Retrofitting Zr-Oxo Nodes of UiO-66 by Ru Single Atoms to Boost Methane Hydroxylation with Nearly Total Selectivity

Direct selective oxidation of methane (DSOM) to high value-added oxygenates under mild conditions is attracting considerable interest. Although state-of-the-art supported metal catalysts can improve methane conversion, it is still challenging to avoid the deep oxidation of oxygenates. Here, we develop a highly efficient metal-organic frameworks (MOFs)-supported single-atom Ru catalyst (Ru1/UiO-66) for the DSOM reaction using H2O2 as an oxidant. It endows nearly 100% selectivity and an excellent turnover frequency of 185.4 h-1 for the production of oxygenates. The yield of oxygenates is an order of magnitude higher than that on UiO-66 alone and several times higher than that on supported Ru nanoparticles or other conventional Ru1 catalysts, which show severe CO2 formation.

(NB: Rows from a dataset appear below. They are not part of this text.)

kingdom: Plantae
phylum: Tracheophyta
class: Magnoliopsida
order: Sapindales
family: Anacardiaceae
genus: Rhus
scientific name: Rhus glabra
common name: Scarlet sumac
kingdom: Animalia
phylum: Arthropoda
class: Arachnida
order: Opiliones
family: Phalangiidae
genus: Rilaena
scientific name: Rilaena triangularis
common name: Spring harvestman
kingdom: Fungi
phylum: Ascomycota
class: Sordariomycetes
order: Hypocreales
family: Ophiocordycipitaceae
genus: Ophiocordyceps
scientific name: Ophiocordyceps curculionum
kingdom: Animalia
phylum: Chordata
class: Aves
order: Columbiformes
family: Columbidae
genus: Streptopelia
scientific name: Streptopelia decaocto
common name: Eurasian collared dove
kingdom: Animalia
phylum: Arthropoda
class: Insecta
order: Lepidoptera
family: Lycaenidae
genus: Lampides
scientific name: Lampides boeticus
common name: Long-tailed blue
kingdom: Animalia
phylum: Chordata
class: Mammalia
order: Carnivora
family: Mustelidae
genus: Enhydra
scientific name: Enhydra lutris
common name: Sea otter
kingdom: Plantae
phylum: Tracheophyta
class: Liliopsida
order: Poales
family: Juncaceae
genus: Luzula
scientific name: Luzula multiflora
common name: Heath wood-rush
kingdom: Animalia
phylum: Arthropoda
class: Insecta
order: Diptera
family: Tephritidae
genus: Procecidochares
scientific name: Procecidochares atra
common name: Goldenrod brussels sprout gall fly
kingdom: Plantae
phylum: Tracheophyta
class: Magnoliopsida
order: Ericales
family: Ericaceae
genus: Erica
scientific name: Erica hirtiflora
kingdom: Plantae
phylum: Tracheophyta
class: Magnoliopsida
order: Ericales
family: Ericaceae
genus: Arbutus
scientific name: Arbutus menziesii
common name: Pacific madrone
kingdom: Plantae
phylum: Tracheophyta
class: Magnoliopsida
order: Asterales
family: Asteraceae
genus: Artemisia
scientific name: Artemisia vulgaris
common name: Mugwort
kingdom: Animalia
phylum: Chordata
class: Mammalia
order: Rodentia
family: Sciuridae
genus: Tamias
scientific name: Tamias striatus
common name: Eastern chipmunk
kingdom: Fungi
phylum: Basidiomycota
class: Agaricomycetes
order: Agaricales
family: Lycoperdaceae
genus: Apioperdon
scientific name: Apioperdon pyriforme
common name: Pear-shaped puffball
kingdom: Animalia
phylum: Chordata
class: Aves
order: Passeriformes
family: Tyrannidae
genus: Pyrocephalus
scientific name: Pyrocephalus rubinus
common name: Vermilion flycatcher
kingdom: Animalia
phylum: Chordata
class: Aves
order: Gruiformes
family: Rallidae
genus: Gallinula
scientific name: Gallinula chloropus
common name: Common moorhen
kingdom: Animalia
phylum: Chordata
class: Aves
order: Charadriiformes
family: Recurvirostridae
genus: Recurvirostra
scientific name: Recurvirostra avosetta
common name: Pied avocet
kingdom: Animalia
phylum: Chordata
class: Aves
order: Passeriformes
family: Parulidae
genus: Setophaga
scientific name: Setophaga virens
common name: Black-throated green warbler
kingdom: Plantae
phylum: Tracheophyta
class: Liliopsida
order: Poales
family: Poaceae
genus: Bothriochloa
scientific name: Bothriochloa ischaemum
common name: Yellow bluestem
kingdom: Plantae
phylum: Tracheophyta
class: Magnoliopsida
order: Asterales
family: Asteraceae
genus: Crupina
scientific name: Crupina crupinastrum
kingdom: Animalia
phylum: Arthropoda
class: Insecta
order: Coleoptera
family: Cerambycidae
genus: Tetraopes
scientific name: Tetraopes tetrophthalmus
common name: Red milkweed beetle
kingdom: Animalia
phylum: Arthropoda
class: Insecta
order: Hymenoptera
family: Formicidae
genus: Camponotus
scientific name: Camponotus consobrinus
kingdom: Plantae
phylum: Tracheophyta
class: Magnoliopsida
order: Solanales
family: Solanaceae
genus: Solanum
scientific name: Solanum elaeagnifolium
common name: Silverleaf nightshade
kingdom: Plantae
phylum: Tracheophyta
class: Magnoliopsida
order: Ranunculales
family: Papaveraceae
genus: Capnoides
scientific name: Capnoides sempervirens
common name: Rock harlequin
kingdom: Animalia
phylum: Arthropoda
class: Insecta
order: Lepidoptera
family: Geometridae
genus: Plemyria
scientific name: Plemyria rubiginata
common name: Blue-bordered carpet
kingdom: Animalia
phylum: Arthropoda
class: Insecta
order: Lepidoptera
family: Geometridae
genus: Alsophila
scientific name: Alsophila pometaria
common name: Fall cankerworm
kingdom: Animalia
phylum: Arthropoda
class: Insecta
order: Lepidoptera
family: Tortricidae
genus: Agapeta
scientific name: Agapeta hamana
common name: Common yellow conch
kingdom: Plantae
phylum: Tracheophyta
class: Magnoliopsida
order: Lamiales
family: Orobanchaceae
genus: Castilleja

Detailed characterizations and density functional theory calculations reveal a synergistic effect between the electron-deficient Ru1 site and the electron-rich Zr-oxo nodes of UiO-66 on Ru1/UiO-66. The Ru1 site is responsible for the activation of CH4 via the resulting Ru1═O* species, while the Zr-oxo nodes undertake the formation of oxygenic radical species to produce oxygenates. In particular, the Zr-oxo nodes retrofitted by Ru1 can prune the excess H2O2 to inactive O2 more than •OH species, helping to suppress the over-oxidation of oxygenates.